→ **What you should do**
Reproduce verbatim the portion of the Elasticsearch bulk API passage below, starting with "The cardinality aggregation" and going on through "return incorrect results.".

→ **Supplied passage**
The cardinality aggregation uses the HyperLogLog++ algorithm to count distinct values approximately — it is much more memory-efficient than exact counting, with error rates below 5% at default precision. The precision_threshold option (default 3000) trades memory for accuracy. For nested aggregations inside a nested type field, you must first use a nested aggregation to enter the nested context before running sub-aggregations on nested fields. Running a terms aggregation directly on a nested field without the nested wrapper will return incorrect results.

Bulk API NDJSON Format

The Elasticsearch bulk API accepts NDJSON (Newline Delimited JSON) in the request body — each operation is two consecutive lines: the action metadata JSON object followed by the document JSON object. The endpoint is POST /_bulk (for cross-index operations) or POST /index/_bulk (scoped to one index). The Content-Type must be application/x-ndjson. The body must end with a trailing newline. Optimal batch size is 5-15 MB per request or approximately 1,000 documents, whichever comes first.

// POST /_bulk
// Content-Type: application/x-ndjson
// Body — each pair is: action line + document line + newline

// index — create or replace document
{"index":{"_index":"products","_id":"1"}}
{"title":"Wireless Headphones","price":79.99,"status":"published"}

// create — fail if document with _id already exists
{"create":{"_index":"products","_id":"2"}}
{"title":"Bluetooth Speaker","price":49.99,"status":"published"}

// update — partial update (doc key wraps the fields to update)
{"update":{"_index":"products","_id":"1"}}
{"doc":{"price":69.99,"on_sale":true}}

// update with upsert — create if not exists, update if exists
{"update":{"_index":"products","_id":"99"}}
{"doc":{"price":29.99},"doc_as_upsert":true}

// delete — action line only (no document line)
{"delete":{"_index":"products","_id":"3"}}

// ── Bulk response JSON ─────────────────────────────────────────
// HTTP 200 even when some operations fail
{
  "took":   23,
  "errors": true,
  "items": [
    { "index":  { "_index":"products","_id":"1","result":"updated","status":200 } },
    { "create": { "_index":"products","_id":"2","error":{ "type":"version_conflict_engine_exception","reason":"..."},"status":409 } },
    { "update": { "_index":"products","_id":"1","result":"updated","status":200 } },
    { "delete": { "_index":"products","_id":"3","result":"deleted","status":200 } }
  ]
}
// Always check: errors === true → iterate items and inspect each item's error field

// ── Performance: routing and pipeline options ──────────────────
{"index":{"_index":"products","_id":"5","routing":"category-electronics","pipeline":"enrich-pipeline"}}
{"title":"USB-C Hub","price":34.99}

// ── Build NDJSON body in Node.js ───────────────────────────────
const documents = [
  { id: '1', title: 'Headphones', price: 79.99 },
  { id: '2', title: 'Speaker',    price: 49.99 },
]

const body = documents.flatMap(doc => [
  JSON.stringify({ index: { _index: 'products', _id: doc.id } }),
  JSON.stringify(doc),
]).join('\n') + '\n'  // trailing newline is required

await fetch('http://localhost:9200/_bulk', {
  method:  'POST',
  headers: { 'Content-Type': 'application/x-ndjson' },
  body,
})

→ **Provided material**
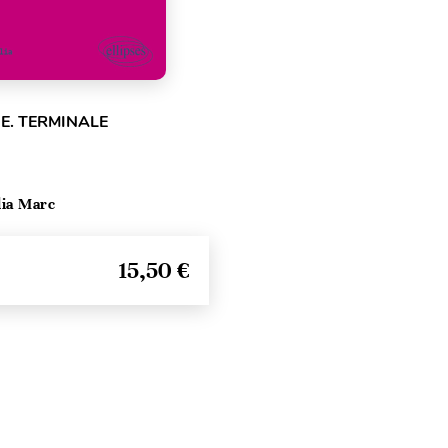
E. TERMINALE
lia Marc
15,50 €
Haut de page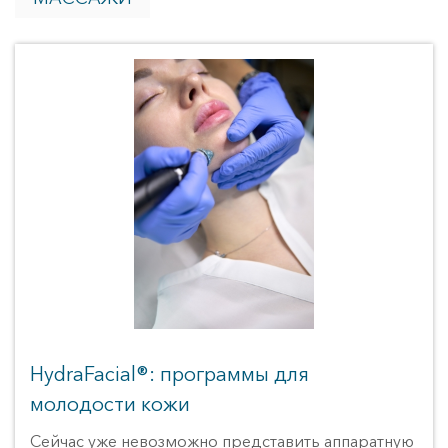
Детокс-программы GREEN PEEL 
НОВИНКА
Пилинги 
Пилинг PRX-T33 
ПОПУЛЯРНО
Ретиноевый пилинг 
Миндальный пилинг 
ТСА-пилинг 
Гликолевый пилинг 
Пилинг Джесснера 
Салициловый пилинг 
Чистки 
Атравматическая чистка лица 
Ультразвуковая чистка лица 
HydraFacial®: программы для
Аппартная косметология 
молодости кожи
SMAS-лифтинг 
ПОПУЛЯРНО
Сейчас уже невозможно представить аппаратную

...

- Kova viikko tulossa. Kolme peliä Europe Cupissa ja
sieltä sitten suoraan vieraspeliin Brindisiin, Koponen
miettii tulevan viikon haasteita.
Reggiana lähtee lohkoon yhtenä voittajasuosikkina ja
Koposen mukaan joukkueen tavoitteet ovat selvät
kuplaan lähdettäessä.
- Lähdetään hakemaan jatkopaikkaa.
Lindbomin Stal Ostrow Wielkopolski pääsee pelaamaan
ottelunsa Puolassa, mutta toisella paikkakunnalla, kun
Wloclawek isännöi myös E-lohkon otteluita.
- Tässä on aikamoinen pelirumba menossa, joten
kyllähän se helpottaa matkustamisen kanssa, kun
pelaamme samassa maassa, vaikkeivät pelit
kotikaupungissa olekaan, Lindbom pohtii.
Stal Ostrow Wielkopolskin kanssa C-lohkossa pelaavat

→ **Completed task**
The cardinality aggregation uses the HyperLogLog++ algorithm to count distinct values approximately — it is much more memory-efficient than exact counting, with error rates below 5% at default precision. The precision_threshold option (default 3000) trades memory for accuracy. For nested aggregations inside a nested type field, you must first use a nested aggregation to enter the nested context before running sub-aggregations on nested fields. Running a terms aggregation directly on a nested field without the nested wrapper will return incorrect results.